▸ WHAT NEEDS TO BE DONE
If a line comes after the one containing "zmiany numeru rejestracyjnego, a", leave it out; copy every line before it, and that line too, exactly as written, starting from the first line of the entries.

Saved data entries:
################

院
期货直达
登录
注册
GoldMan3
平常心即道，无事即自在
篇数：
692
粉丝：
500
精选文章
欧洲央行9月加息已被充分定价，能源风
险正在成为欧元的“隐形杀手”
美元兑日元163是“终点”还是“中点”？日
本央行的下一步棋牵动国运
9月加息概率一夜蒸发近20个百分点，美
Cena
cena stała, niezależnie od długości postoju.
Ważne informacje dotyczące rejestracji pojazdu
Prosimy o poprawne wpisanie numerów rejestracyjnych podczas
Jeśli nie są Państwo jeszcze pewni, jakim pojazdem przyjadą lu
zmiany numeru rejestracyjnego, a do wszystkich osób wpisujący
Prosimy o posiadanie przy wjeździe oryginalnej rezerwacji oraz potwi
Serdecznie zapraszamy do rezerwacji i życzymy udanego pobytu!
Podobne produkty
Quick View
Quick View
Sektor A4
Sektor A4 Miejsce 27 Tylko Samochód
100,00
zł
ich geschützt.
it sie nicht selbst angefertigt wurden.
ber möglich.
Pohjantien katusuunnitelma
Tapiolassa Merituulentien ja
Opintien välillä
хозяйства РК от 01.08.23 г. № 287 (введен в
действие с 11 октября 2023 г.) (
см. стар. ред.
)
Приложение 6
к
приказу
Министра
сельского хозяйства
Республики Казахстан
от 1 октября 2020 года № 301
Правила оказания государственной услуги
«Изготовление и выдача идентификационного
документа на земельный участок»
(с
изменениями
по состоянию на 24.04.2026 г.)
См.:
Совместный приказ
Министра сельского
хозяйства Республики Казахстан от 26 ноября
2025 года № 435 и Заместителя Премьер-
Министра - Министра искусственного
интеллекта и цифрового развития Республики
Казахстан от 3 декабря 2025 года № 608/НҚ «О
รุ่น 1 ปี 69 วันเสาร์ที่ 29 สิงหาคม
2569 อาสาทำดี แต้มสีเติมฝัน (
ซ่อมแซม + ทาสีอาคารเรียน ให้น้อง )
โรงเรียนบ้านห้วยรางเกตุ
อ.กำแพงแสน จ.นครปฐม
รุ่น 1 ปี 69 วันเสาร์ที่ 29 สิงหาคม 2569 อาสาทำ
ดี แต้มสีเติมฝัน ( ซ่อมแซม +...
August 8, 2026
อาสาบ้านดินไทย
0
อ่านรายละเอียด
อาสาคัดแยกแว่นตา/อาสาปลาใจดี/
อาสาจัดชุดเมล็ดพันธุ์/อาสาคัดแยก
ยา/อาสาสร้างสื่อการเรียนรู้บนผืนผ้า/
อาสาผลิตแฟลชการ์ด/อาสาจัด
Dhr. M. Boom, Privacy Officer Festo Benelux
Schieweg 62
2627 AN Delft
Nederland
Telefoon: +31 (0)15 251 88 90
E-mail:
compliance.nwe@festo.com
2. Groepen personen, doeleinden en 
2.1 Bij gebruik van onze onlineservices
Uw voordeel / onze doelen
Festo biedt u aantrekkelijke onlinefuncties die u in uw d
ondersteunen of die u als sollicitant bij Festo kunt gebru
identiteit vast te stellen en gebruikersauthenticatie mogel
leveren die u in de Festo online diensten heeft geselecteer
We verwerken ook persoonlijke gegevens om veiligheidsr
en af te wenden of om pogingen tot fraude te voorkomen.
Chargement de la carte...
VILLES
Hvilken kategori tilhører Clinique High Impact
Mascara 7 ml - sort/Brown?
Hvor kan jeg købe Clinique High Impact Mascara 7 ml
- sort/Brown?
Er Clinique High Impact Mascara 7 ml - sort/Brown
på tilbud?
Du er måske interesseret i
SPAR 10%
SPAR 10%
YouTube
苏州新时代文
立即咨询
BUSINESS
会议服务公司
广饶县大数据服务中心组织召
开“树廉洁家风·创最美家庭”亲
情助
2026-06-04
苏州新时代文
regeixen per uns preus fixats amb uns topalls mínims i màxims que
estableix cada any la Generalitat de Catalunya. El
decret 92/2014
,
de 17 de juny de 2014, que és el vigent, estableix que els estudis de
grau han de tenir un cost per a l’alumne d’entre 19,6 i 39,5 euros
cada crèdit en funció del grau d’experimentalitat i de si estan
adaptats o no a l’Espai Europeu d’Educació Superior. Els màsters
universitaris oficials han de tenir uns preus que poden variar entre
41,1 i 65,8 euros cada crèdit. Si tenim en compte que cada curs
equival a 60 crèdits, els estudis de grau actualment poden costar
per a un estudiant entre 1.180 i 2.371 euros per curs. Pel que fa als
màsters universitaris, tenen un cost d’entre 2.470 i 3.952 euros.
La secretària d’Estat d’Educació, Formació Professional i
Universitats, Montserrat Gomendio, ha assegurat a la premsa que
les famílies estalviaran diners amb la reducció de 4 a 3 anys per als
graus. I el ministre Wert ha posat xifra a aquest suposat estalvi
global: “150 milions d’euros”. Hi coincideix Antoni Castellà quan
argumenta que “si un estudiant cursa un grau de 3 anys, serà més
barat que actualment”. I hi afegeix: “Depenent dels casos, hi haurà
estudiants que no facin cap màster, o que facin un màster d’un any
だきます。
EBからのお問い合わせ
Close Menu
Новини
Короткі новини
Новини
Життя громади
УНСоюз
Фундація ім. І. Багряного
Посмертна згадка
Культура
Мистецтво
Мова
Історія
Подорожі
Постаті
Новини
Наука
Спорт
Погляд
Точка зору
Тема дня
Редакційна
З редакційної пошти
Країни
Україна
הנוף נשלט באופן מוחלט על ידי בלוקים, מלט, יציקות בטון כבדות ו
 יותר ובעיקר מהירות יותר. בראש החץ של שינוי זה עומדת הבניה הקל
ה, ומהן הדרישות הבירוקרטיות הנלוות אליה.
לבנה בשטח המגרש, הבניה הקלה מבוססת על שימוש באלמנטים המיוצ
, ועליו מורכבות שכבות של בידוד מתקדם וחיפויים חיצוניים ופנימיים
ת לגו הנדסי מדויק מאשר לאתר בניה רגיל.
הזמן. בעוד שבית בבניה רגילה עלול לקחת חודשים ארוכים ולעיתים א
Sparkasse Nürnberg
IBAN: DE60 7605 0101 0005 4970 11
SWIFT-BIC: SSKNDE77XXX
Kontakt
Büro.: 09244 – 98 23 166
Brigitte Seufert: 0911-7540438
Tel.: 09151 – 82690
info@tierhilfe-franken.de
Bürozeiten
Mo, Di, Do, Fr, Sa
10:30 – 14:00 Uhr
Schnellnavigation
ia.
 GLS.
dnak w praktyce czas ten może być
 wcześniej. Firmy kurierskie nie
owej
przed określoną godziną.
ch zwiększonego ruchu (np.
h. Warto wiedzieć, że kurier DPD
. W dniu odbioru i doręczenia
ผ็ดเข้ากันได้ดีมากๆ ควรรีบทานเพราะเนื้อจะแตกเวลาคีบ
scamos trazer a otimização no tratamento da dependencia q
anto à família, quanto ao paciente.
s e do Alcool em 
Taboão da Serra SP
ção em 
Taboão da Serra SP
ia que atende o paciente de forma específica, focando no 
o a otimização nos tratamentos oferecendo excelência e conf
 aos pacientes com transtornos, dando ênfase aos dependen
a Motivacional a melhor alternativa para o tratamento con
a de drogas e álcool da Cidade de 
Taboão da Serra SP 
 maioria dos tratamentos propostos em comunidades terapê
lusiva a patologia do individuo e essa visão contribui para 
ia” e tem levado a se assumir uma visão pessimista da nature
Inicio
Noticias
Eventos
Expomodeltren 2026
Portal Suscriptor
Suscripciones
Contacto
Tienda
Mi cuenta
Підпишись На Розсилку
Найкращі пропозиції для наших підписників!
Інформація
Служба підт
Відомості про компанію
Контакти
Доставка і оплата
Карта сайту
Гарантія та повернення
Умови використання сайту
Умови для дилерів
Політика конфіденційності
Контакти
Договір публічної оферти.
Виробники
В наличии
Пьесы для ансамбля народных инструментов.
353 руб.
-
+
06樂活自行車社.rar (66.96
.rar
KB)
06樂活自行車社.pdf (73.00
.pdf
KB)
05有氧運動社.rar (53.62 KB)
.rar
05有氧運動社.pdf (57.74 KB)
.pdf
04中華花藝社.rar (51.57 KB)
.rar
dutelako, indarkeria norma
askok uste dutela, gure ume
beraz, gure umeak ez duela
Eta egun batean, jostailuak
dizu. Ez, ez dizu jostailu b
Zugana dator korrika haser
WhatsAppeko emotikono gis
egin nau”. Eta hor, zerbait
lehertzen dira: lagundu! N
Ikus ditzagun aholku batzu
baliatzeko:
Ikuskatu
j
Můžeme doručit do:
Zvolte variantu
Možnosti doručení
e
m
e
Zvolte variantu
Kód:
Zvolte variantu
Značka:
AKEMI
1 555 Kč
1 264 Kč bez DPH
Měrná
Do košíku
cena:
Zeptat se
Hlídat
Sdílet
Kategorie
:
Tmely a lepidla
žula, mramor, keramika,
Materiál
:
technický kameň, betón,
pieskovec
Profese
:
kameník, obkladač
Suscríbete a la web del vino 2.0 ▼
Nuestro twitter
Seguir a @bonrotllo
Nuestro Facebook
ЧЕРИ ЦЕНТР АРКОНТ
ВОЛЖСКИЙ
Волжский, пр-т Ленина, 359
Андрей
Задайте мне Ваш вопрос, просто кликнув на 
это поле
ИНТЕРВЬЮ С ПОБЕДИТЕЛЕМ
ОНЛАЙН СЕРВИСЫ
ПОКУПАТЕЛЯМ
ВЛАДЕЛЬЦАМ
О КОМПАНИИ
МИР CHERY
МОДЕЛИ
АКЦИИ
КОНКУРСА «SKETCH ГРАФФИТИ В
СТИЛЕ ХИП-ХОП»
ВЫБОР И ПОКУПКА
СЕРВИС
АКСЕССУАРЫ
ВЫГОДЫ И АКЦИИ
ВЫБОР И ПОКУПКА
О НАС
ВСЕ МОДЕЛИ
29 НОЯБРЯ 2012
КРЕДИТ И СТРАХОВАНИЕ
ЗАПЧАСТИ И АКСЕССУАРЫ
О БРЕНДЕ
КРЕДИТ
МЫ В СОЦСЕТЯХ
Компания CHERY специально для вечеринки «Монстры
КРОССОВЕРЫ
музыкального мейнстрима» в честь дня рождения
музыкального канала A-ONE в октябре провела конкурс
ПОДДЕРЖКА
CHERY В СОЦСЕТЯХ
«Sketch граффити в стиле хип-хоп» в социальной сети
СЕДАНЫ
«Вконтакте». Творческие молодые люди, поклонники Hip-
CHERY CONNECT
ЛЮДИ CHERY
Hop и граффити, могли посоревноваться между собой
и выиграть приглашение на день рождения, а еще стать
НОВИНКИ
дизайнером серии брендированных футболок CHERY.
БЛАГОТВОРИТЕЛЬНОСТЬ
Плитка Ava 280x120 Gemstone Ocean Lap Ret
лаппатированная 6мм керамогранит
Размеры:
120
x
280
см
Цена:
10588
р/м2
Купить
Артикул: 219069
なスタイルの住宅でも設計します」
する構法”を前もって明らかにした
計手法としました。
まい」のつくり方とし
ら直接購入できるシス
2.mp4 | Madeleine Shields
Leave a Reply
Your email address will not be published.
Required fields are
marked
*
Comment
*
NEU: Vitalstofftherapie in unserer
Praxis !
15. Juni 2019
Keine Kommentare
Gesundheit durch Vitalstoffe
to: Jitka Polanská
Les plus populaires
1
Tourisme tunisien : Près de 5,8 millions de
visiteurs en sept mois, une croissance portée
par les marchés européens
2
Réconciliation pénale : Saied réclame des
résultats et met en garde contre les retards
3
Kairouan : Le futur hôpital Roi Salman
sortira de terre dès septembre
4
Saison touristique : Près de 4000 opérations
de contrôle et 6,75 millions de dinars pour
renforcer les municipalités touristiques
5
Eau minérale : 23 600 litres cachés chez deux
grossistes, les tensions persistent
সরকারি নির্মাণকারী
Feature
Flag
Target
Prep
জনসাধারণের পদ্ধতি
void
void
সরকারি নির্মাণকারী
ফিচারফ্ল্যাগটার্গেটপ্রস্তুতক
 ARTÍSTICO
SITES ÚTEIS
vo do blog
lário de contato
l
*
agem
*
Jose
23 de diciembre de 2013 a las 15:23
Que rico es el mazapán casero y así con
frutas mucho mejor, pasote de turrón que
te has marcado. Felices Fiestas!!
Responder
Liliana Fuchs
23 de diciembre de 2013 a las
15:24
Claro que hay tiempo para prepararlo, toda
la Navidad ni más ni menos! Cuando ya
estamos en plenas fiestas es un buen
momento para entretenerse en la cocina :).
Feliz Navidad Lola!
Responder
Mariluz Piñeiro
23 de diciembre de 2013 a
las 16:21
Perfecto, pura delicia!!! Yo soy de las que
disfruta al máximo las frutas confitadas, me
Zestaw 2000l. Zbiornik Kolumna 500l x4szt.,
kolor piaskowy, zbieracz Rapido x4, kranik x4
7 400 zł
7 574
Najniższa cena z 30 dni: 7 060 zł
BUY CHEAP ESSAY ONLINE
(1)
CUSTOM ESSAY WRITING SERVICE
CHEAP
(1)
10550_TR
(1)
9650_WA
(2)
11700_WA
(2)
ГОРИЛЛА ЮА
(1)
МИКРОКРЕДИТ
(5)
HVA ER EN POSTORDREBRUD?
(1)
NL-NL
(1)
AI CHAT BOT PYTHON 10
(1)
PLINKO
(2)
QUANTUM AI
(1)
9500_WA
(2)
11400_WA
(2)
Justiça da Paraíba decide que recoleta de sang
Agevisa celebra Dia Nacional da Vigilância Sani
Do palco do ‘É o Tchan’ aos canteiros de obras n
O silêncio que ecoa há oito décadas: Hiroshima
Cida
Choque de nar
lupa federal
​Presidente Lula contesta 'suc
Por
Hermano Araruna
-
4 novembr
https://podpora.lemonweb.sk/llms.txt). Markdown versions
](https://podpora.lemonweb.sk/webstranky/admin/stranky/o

################

▸ ANSWER BELOW
院
期货直达
登录
注册
GoldMan3
平常心即道，无事即自在
篇数：
692
粉丝：
500
精选文章
欧洲央行9月加息已被充分定价，能源风
险正在成为欧元的“隐形杀手”
美元兑日元163是“终点”还是“中点”？日
本央行的下一步棋牵动国运
9月加息概率一夜蒸发近20个百分点，美
Cena
cena stała, niezależnie od długości postoju.
Ważne informacje dotyczące rejestracji pojazdu
Prosimy o poprawne wpisanie numerów rejestracyjnych podczas
Jeśli nie są Państwo jeszcze pewni, jakim pojazdem przyjadą lu
zmiany numeru rejestracyjnego, a do wszystkich osób wpisujący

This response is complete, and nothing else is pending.